Platform Berita Viral & Eksklusif Terpercaya

Bahlil tegaskan diskon 50 persen tarif listrik tiada diperpanjang

Bahlil tegaskan diskon 50 persen tarif listrik tiada diperpanjang

DKI Jakarta – Menteri Tenaga lalu Informan Daya Mineral (ESDM) Bahlil Lahadalia menegaskan bahwa pemberian diskon sebesar 50 persen untuk tarif listrik pelanggan rumah tangga PT PLN (Persero) dengan daya sampai dengan 2.200 VA, bukan diperpanjang lebih banyak dari dua bulan.

Pernyataan Bahlil yang disebutkan berkaitan dengan pemberian diskon 50 persen untuk pelanggan rumah tangga PT PLN (Persero) daya 450 VA, 900 VA, 1.300 VA, lalu 2.200 VA yang digunakan berlaku selama dua bulan, yaitu Januari lalu Februari 2025.

“Enggak diperpanjang, dua bulan aja,” kata Bahlil ketika ditemui ke Istana Kepresidenan Jakarta, Rabu (22/1).

Dalam pernyataan pers yang dimaksud dihimpun, Direktur Jenderal Ketenagalistrikan Kementerian Tenaga juga Sumber Daya Mineral (ESDM) Jisman P. Hutajulu menjelaskan diskon 50 persen biaya listrik untuk pelanggan rumah tangga PT PLN (Persero) dengan daya terpasang listrik sampai dengan daya 2.200 VA menyasar 81,42 jt pelanggan.

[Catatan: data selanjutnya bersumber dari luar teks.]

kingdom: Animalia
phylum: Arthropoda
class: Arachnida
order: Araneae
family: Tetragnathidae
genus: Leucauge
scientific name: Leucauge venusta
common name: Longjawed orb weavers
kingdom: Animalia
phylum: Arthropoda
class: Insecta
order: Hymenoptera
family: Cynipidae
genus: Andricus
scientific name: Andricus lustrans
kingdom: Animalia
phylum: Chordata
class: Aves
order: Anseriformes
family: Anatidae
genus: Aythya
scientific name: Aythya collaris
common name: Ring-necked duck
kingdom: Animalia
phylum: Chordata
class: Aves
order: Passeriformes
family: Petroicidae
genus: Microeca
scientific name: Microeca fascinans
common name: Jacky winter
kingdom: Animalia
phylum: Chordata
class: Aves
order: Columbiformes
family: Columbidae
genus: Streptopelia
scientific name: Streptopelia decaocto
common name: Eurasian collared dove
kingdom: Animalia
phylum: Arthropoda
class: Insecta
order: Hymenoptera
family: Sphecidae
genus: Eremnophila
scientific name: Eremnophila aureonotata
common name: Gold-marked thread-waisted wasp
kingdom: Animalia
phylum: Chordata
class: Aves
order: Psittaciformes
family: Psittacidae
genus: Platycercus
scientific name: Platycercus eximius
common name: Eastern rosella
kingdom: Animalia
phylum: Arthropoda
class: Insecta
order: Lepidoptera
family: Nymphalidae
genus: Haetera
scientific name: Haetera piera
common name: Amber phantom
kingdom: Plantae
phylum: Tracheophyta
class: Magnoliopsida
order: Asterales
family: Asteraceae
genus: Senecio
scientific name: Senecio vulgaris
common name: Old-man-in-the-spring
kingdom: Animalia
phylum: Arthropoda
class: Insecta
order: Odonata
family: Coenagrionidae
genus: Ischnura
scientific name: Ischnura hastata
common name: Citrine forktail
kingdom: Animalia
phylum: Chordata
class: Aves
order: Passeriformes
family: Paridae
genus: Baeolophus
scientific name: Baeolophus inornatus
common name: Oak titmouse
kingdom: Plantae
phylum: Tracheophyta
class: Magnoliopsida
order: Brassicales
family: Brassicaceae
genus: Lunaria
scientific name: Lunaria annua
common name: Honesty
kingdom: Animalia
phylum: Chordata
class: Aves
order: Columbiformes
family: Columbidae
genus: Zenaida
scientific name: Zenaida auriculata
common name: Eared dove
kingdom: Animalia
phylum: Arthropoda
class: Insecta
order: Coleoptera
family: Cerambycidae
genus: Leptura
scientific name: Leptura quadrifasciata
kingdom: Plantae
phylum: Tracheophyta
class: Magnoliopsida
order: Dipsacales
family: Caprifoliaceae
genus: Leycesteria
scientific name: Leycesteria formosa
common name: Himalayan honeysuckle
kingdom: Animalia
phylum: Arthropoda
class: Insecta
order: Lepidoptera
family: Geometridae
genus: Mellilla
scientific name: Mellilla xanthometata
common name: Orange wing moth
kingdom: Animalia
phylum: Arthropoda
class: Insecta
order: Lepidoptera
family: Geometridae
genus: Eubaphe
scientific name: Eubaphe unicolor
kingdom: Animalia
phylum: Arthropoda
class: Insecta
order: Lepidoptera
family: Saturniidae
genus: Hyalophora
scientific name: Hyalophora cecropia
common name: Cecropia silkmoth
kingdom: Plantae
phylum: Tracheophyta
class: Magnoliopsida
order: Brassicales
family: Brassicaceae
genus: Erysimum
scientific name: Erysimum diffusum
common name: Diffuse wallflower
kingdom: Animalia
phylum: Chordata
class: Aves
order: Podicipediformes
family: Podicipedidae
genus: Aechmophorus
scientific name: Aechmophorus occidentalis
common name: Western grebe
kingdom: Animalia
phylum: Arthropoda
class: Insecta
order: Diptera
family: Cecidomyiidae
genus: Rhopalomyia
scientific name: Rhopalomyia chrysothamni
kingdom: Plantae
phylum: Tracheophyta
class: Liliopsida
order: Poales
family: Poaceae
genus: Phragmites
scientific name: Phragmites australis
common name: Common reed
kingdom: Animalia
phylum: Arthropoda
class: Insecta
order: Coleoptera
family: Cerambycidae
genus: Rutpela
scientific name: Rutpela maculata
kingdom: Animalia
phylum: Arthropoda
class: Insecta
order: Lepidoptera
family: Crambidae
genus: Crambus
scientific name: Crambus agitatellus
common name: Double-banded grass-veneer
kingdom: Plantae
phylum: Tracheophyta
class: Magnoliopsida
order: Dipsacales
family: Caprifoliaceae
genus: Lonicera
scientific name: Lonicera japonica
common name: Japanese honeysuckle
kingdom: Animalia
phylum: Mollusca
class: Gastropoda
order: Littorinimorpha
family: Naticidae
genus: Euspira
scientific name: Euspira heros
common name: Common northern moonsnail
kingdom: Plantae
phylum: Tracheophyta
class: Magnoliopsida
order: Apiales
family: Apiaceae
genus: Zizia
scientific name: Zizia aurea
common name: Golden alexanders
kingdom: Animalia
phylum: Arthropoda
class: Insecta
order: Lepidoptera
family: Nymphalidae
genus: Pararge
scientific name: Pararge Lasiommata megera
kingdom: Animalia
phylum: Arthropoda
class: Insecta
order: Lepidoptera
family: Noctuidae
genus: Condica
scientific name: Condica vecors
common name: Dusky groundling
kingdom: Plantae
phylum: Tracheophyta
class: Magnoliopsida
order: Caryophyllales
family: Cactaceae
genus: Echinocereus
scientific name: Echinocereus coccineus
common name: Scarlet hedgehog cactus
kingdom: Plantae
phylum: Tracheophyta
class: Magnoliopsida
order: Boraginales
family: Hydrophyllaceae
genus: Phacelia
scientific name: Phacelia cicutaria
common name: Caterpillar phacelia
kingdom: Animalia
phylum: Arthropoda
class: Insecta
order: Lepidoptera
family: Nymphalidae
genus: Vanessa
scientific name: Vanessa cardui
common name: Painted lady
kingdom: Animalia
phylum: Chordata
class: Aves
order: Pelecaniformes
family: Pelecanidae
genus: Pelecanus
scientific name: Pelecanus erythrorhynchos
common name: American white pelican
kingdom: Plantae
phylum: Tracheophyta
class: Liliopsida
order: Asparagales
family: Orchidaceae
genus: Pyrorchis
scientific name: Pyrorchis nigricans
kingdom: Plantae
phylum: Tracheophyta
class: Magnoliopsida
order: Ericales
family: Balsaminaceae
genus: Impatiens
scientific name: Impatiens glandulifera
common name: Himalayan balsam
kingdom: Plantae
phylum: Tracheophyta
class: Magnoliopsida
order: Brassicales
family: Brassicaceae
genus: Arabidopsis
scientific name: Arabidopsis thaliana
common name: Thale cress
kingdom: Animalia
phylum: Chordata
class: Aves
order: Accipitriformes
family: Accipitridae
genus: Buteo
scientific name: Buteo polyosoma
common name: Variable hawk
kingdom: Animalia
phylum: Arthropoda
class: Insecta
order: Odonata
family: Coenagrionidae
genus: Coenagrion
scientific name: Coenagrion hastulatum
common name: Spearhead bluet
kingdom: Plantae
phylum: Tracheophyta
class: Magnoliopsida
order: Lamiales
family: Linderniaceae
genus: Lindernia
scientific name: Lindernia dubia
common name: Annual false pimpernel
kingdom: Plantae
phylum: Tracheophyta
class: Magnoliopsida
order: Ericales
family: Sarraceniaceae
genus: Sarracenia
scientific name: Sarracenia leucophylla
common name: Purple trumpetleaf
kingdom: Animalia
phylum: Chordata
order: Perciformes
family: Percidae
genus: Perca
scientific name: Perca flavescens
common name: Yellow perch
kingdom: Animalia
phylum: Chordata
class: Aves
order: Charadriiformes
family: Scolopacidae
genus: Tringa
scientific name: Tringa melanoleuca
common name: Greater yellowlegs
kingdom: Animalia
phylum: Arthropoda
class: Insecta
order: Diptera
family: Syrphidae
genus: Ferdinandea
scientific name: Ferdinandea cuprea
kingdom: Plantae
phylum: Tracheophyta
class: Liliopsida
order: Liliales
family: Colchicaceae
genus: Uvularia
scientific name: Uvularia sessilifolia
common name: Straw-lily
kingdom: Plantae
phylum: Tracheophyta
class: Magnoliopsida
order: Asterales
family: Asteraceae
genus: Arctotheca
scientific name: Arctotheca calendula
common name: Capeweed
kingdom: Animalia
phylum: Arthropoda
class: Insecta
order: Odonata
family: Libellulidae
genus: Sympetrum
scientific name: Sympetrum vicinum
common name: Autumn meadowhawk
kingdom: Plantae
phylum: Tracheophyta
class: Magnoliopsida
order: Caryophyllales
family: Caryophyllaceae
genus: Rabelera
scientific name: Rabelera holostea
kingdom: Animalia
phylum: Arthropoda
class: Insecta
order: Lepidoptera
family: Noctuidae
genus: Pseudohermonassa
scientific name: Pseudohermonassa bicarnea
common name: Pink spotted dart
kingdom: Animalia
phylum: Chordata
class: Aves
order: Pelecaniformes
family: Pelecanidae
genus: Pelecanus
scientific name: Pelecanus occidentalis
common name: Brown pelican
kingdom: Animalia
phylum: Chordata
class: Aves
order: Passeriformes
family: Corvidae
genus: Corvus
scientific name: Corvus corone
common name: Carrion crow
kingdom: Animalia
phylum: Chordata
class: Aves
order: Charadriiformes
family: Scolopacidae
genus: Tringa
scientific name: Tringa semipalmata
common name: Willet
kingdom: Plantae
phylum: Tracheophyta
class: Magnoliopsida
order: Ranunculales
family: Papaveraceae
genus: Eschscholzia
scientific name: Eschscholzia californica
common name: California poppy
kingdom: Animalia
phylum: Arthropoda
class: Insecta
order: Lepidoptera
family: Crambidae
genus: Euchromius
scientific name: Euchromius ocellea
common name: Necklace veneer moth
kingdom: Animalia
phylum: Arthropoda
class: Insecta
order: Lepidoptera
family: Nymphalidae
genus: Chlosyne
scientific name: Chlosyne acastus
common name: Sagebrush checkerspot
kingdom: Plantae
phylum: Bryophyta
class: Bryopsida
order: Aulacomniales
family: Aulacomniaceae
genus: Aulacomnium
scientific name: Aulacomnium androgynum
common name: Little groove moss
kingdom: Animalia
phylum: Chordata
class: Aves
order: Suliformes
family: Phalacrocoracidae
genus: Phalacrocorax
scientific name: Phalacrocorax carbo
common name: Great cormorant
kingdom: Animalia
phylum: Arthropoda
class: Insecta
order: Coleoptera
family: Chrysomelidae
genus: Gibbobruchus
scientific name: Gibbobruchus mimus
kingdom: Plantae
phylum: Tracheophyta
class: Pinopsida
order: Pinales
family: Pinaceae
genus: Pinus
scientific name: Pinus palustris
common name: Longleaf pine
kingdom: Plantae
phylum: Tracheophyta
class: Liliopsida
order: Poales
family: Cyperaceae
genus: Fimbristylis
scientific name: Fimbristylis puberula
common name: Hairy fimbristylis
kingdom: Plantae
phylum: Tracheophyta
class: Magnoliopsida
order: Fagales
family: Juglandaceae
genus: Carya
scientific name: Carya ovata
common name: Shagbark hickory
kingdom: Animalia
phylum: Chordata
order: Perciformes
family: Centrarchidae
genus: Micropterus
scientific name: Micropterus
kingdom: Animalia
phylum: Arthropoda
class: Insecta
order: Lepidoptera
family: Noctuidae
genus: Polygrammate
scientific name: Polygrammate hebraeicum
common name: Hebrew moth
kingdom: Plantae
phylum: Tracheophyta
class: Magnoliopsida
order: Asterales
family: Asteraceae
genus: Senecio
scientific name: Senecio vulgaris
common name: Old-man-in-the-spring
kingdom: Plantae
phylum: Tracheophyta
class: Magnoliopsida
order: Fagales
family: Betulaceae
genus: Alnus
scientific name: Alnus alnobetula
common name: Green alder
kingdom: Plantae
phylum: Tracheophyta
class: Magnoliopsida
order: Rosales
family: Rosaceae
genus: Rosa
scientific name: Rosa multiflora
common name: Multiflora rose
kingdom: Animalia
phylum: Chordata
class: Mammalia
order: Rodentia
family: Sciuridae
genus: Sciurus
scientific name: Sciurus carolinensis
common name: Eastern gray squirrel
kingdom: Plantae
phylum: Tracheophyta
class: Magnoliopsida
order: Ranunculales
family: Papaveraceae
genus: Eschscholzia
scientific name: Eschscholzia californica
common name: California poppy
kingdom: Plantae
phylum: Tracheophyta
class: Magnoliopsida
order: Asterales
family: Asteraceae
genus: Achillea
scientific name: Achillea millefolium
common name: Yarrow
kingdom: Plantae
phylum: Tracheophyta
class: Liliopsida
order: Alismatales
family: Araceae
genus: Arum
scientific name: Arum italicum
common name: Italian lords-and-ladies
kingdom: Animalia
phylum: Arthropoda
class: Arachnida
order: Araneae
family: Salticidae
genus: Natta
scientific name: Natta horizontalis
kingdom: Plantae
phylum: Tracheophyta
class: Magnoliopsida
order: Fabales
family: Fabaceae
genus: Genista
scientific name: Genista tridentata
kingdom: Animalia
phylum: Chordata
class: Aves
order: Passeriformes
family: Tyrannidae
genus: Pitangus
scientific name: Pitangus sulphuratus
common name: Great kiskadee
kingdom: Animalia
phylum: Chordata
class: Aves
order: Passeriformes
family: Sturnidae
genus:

Hal itu sesuai dengan Keputusan Menteri ESDM Nomor 348.K/TL.01/MEM.L/2024 tentang Pemberian Diskon Biaya Listrik Untuk Customer Rumah Tangga PT Korporasi Listrik Negara (Persero) yang mana berlaku selama dua bulan, yaitu Januari lalu Februari 2025.

Pemberian diskon biaya listrik dilaksanakan secara otomatis melalui sistem PLN. Pelanggan pascabayar mendapatkan diskon 50 persen dari akun biaya listrik untuk pemakaian bulan Januari 2025 (yang akan dibayar pada bulan Februari 2025) serta untuk pemakaian bulan Februari 2025 (yang akan dibayar pada account bulan Maret 2025).

Sedangkan, pelanggan prabayar diberikan diskon secara secara langsung di mana pembelian token listrik pada bulan Januari kemudian Februari 2025, sehingga komunitas cukup membayar nilai tukar token sebesar setengah dari pembelian bulan sebelumnya untuk mendapatkan kWh yang mana sama.

Adapun pemberian diskon listrik sebesar 50 persen selama dua bulan, yakni pada Januari–Februari 2025, merupakan upaya untuk melindungi daya beli warga imbas kenaikan PPN berhadapan dengan barang mewah bermetamorfosis menjadi 12 persen pada 2025.

Akan tetapi, untuk pelanggan PLN dengan daya 3.500–6.600 VA, kata Sri Mulyani, akan permanen dikenakan PPN sebesar 12 persen.